Task statement: Write out the data from the line with "la voiture demarre lorsqu'on la pousse et le" to the line with "VILNIUS TECH", both lines included, and leave out the pictures.
-- Opening Marker --
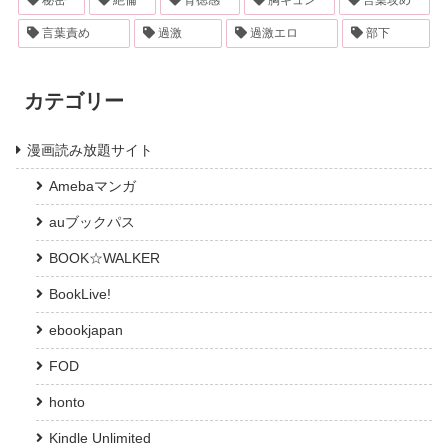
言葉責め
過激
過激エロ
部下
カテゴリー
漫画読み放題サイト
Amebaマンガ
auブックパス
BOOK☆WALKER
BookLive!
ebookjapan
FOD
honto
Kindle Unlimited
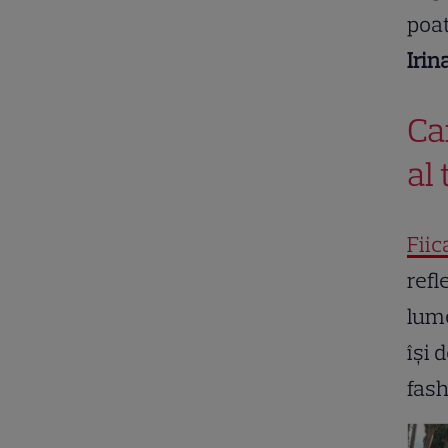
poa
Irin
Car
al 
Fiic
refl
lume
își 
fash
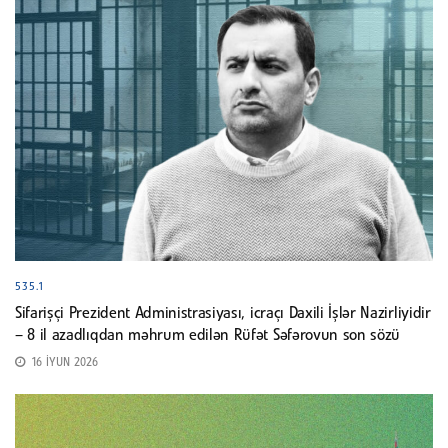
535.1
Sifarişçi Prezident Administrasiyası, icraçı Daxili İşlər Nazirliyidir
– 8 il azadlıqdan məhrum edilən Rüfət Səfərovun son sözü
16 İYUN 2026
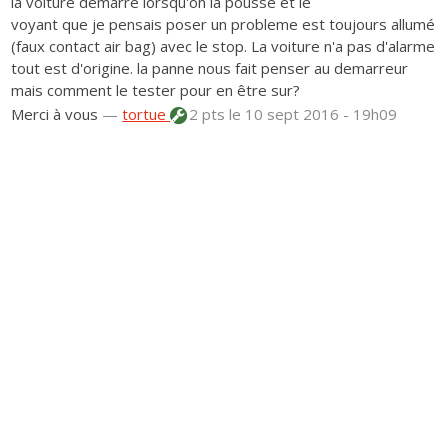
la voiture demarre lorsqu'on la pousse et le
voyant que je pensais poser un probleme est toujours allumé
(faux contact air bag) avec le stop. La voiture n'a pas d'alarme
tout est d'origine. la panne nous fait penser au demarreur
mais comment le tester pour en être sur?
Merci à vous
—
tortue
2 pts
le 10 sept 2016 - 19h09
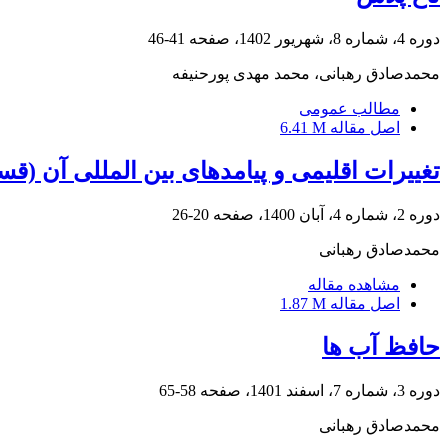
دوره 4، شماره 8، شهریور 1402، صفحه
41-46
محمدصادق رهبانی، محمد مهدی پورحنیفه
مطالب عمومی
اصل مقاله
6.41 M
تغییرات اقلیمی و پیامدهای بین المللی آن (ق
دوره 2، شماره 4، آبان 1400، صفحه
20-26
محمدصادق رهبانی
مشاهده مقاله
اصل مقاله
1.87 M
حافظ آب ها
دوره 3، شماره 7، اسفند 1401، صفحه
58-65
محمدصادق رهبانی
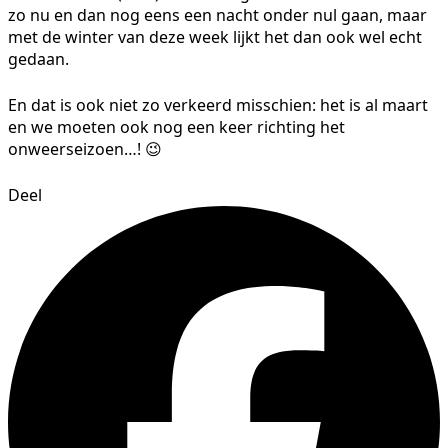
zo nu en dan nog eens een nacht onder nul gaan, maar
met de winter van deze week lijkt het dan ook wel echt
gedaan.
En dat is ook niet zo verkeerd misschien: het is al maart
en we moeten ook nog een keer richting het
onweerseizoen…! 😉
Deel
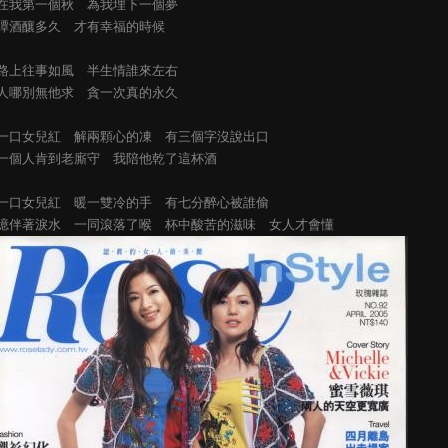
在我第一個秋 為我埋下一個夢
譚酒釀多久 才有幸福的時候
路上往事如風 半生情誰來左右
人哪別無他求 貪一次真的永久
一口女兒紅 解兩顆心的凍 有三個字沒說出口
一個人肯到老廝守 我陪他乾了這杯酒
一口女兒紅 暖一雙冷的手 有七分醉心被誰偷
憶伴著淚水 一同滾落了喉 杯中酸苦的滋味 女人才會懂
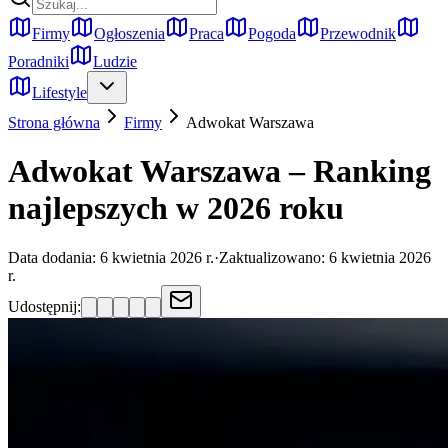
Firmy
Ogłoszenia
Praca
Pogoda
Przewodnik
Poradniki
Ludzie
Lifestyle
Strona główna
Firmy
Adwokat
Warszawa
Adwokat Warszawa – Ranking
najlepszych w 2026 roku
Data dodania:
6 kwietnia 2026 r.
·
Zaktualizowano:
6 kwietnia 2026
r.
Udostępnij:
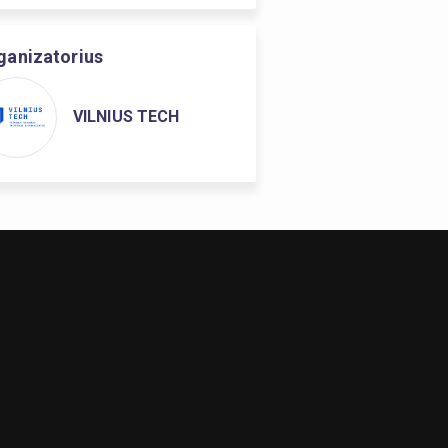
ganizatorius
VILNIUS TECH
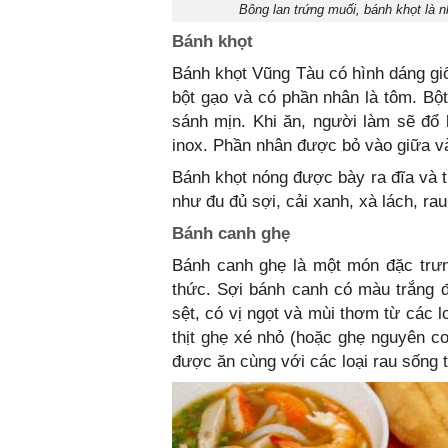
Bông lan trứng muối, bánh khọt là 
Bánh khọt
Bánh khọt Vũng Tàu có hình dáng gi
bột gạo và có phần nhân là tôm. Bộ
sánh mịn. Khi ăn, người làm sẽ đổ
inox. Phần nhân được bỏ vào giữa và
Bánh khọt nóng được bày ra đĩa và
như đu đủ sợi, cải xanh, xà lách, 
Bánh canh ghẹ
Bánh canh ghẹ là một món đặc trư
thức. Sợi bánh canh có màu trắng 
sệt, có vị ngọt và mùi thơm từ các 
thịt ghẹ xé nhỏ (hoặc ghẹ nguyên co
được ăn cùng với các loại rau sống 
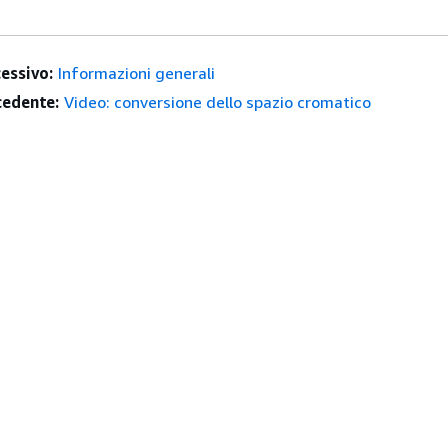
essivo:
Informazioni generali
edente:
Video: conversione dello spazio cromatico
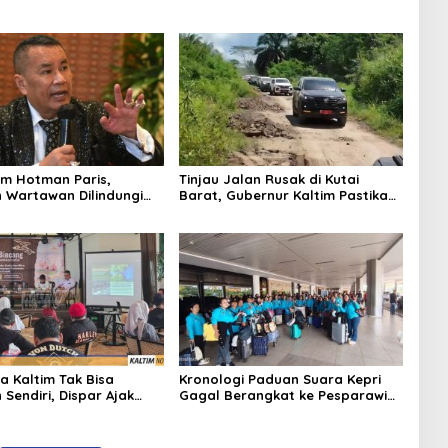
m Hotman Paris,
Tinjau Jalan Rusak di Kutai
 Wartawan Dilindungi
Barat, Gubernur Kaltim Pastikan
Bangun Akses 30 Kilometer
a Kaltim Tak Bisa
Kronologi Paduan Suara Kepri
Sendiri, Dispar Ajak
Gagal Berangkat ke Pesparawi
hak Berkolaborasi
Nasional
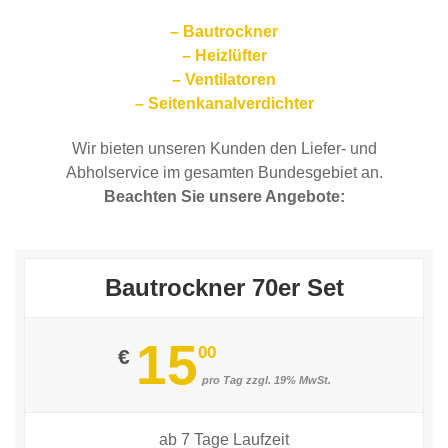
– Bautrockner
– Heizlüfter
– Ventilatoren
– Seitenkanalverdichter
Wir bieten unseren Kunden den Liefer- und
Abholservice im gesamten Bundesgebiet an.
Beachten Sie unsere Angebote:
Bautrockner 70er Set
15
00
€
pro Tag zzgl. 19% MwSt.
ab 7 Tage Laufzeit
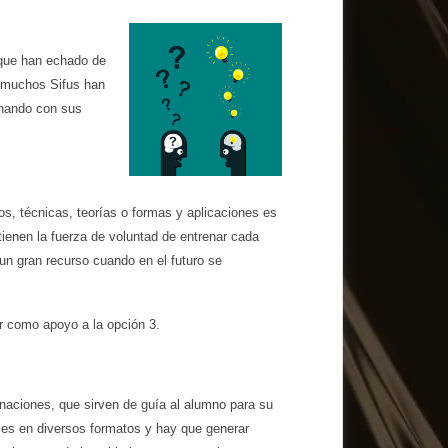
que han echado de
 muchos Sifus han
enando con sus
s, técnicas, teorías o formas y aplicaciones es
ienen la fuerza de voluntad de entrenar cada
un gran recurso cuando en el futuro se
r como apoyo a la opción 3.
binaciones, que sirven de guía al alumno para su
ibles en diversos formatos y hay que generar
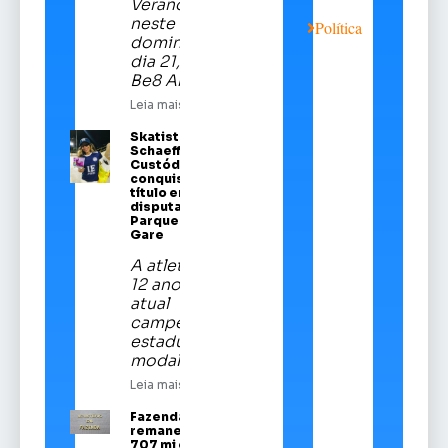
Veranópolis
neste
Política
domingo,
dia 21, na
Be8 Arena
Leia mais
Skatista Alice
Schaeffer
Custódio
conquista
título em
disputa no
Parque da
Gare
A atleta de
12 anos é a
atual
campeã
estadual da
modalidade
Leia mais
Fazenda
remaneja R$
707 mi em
-- Closing Marker --
Solution below:
la voiture demarre lorsqu'on la pousse et le
voyant que je pensais poser un probleme est toujours allumé
(faux contact air bag) avec le stop. La voiture n'a pas d'alarme
tout est d'origine. la panne nous fait penser au demarreur
mais comment le tester pour en être sur?
Merci à vous
—
tortue
2 pts
le 10 sept 2016 - 19h09
دوره 4، شماره 8، شهریور 1402، صفحه
41-46
محمدصادق رهبانی، محمد مهدی پورحنیفه
مطالب عمومی
اصل مقاله
6.41 M
تغییرات اقلیمی و پیامدهای بین المللی آن (ق
دوره 2، شماره 4، آبان 1400، صفحه
20-26
محمدصادق رهبانی
مشاهده مقاله
اصل مقاله
1.87 M
حافظ آب ها
دوره 3، شماره 7، اسفند 1401، صفحه
58-65
محمدصادق رهبانی
zo nu en dan nog eens een nacht onder nul gaan, maar
met de winter van deze week lijkt het dan ook wel echt
gedaan.
En dat is ook niet zo verkeerd misschien: het is al maart
en we moeten ook nog een keer richting het
onweerseizoen…! 😉
Deel
在我第一個秋 為我埋下一個夢
譚酒釀多久 才有幸福的時候
路上往事如風 半生情誰來左右
人哪別無他求 貪一次真的永久
一口女兒紅 解兩顆心的凍 有三個字沒說出口
一個人肯到老廝守 我陪他乾了這杯酒
一口女兒紅 暖一雙冷的手 有七分醉心被誰偷
憶伴著淚水 一同滾落了喉 杯中酸苦的滋味 女人才會懂
Firmy
Ogłoszenia
Praca
Pogoda
Przewodnik
Poradniki
Ludzie
Lifestyle
Strona główna
Firmy
Adwokat
Warszawa
Adwokat Warszawa – Ranking
najlepszych w 2026 roku
Data dodania:
6 kwietnia 2026 r.
·
Zaktualizowano:
6 kwietnia 2026
r.
Udostępnij:
ganizatorius
VILNIUS TECH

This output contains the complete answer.